This is a tense time for police officers. Due to controversial issues like police shootings and racial tensions, officers are facing a great deal of scrutiny into both their professional and private lives. Civil lawsuits directed at police officers are on the rise. It is especially important that officers be aware of the ways they could potentially be held personally liable for actions taken while on duty.
Personal liability in this context means that a police officer can face a civil suit for actions taken in relation to their position as a law enforcement officer. For example, a person who claims they were intentionally injured by a police officer could bring a tort lawsuit against the officer. The most common type of lawsuit brought against police officers involves a violation of constitutional or statutory rights; this is known as a Bivens action. Common examples of this type of suit include:
- An allegation of false arrest
- An allegation of excessive force
- An allegation of malicious prosecution
- An allegation that a law enforcement officer failed to intervene in the unlawful actions of a fellow officer
When these kinds of allegations arise, the police department is usually sued for the law enforcement officer’s actions; however, the individual officer is targeted as well. Since a personal civil lawsuit could result in the officer paying significant out of pocket damages, these situations are understandably extremely stressful.

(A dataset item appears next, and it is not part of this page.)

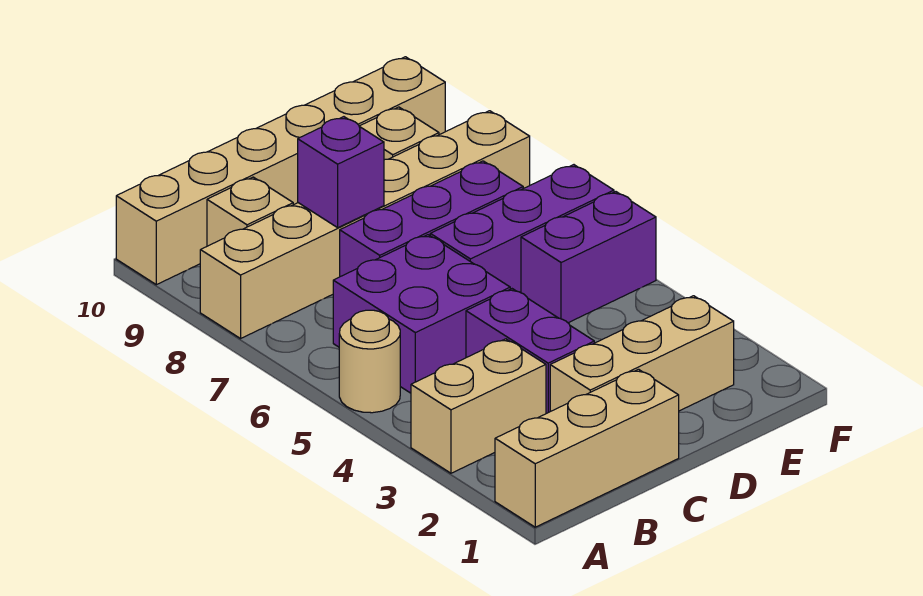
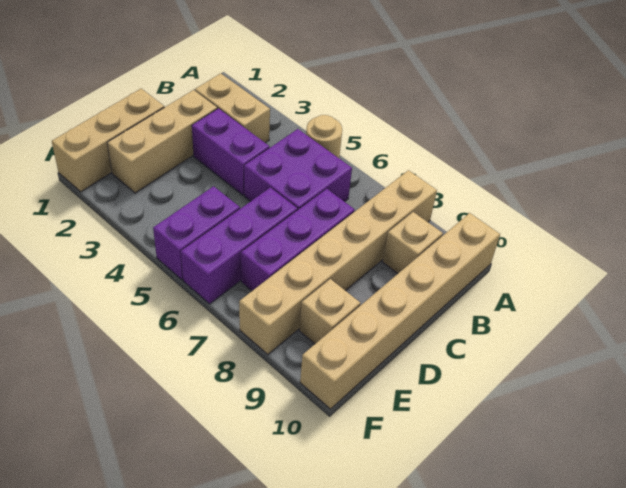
tan brick A1:C1 level 1 -> tan brick D1:F1 level 1
tan brick A3:B3 level 1 -> tan brick B2:B3 level 1
purple brick C8 level 2 -> none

The good news is that courts will generally defer to law enforcement officers and dismiss the suit. This is because most courts give officers a large amount of discretion in how they perform their duties. Additionally, the government will usually take on the defense of the officer once the lawsuit is filed. Even so, police officers should give serious consideration to maintaining a private insurance policy to cover legal defense and pay a judgement or settlement.